The IRS won't put you in jail for failure to file but they will charge penalties.

The failure to file penalty used to be 5% of the amount owed each month with a maximum penalty of 25%, I'm not sure what it is today.

The IRS may try to bump up the failure to file to income tax evasion and that could land you in jail but jail is cheaper than a nursing home so it might be a good move.

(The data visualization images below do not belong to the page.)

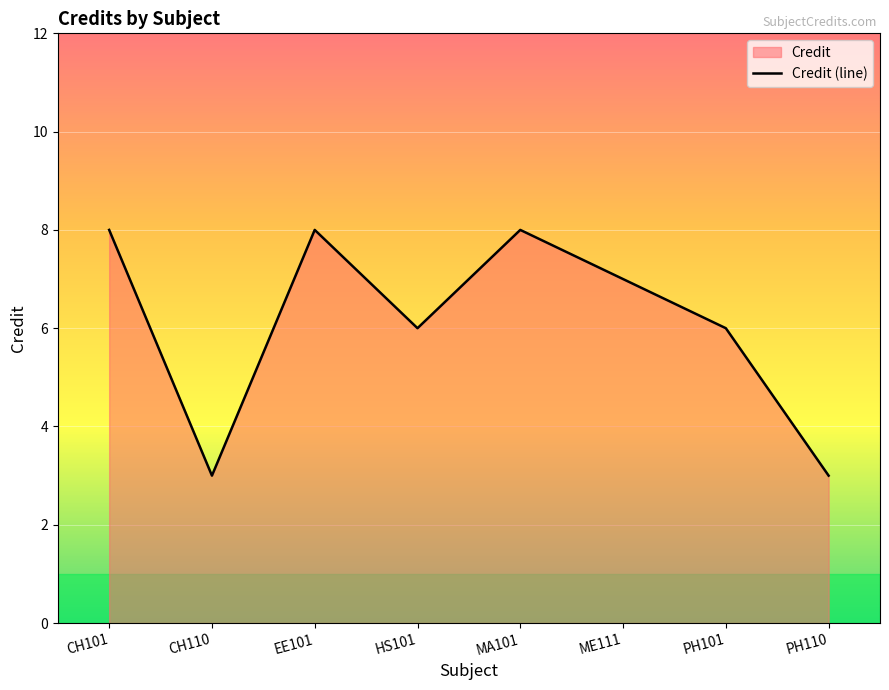

At which category does the data reach its first local valley?

CH110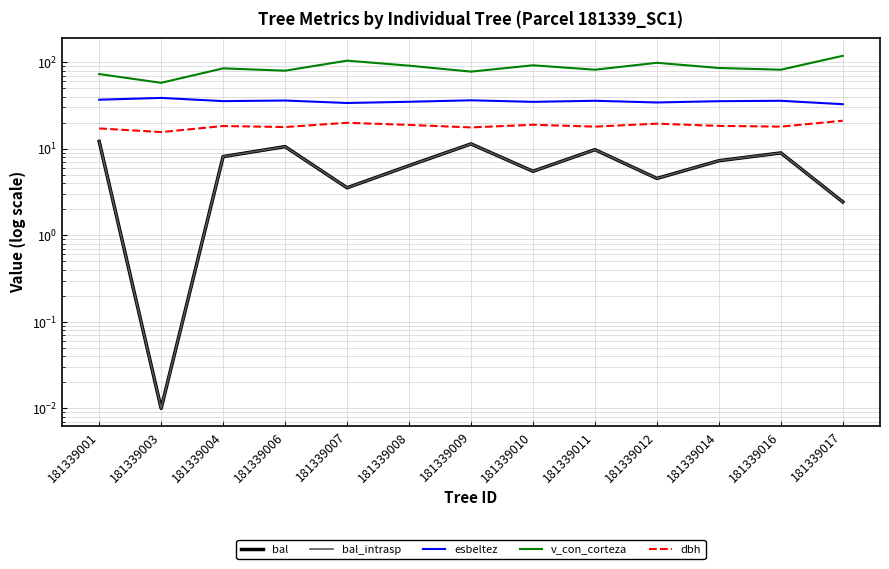

True or false: bal_intrasp and esbeltez cross at least once.

False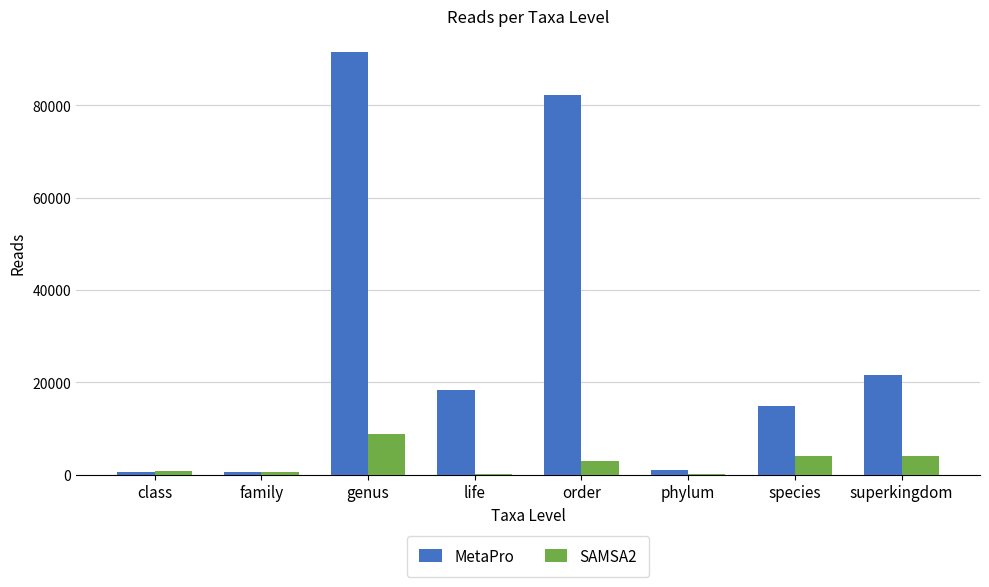

Are the bars grouped side by side (vs. stacked)?

Yes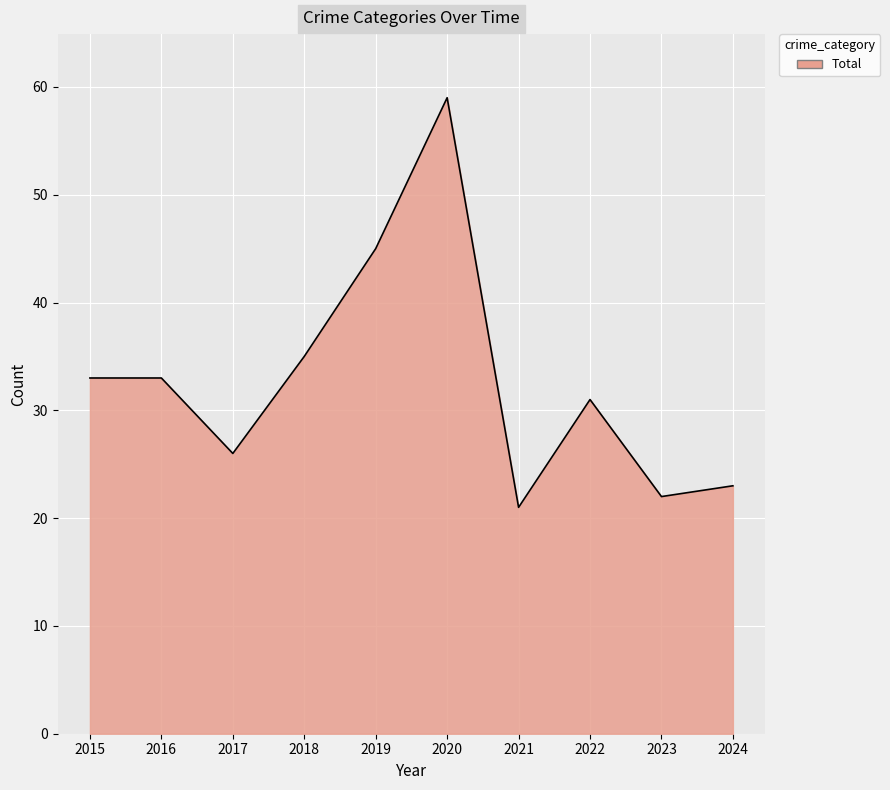

What is the difference between the maximum and minimum values?

38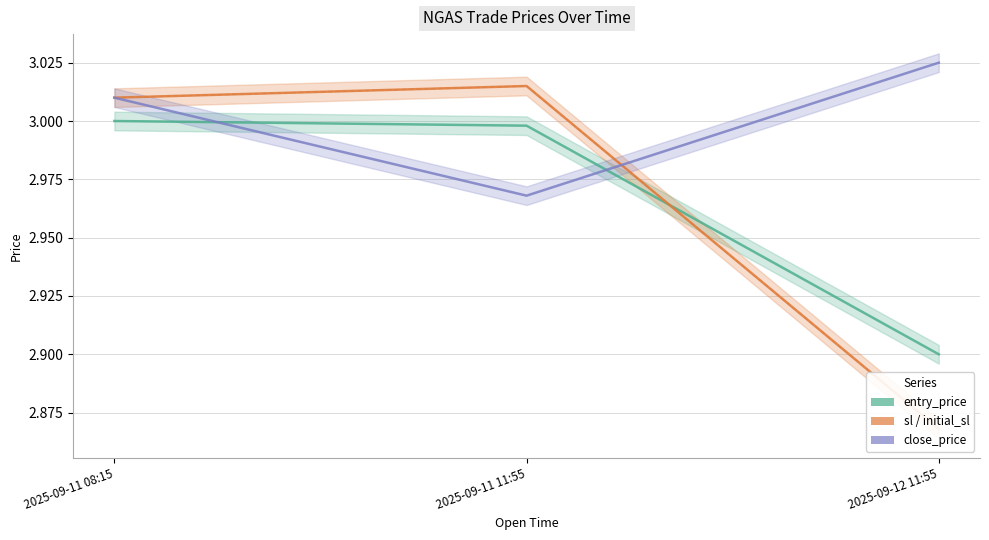

What is the label of the 3rd point from the right?

2025-09-11 08:15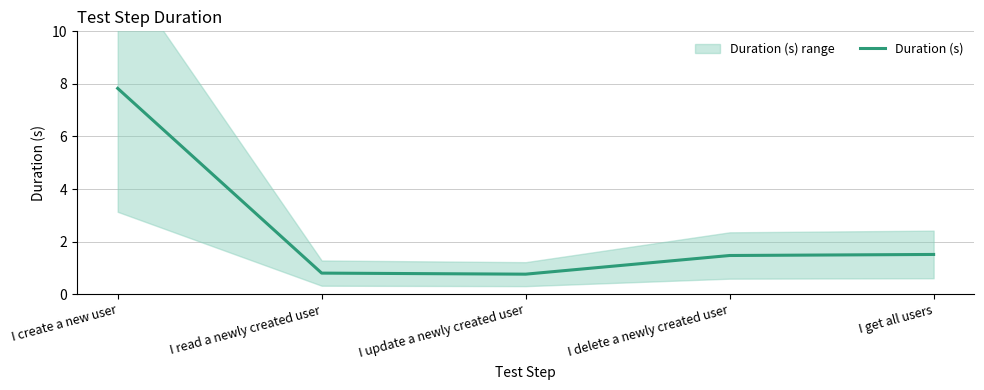

How many lines are shown in the chart?

1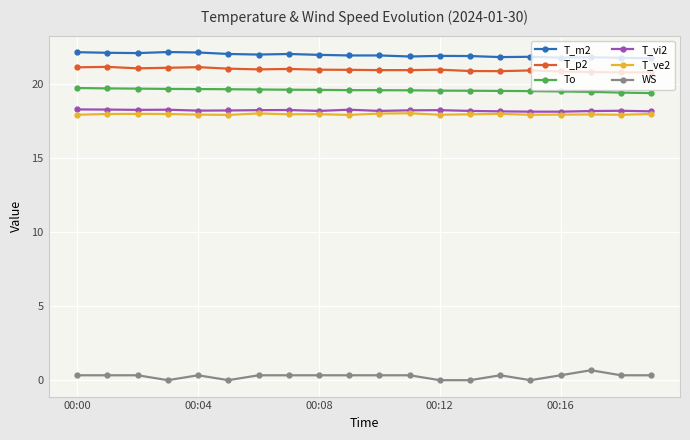

What is the lowest value of the T_p2 series?

20.8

IMO if you have a serious case of dementia other problems will come up long before the IRS comes knocking and by the time they do come knocking there won't be much left.


----------



## Uptosnuff (Feb 28, 2020)

@ aunt bea _"The IRS may try to bump up the failure to file to income tax evasion and that could land you in jail but jail is cheaper than a nursing home so it might be a good move. "_

You know, this is funny and sad at the same time.


----------



## OneEyedDiva (Feb 29, 2020)

That's an interesting question. My mom had dementia but didn't have to file taxes for a long time before because her income was so low and was only social security.  Hopefully Aunt Bea is right.  It might be funny to see an auditor try to get a straight answer from someone who's got Alzheimers. And the auditor better hope he/she isn't sundowning. On a serious note.  I feel sad for those who have no one to help them and take care of their business affairs. Those are people who are also easily taken advantage of.


----------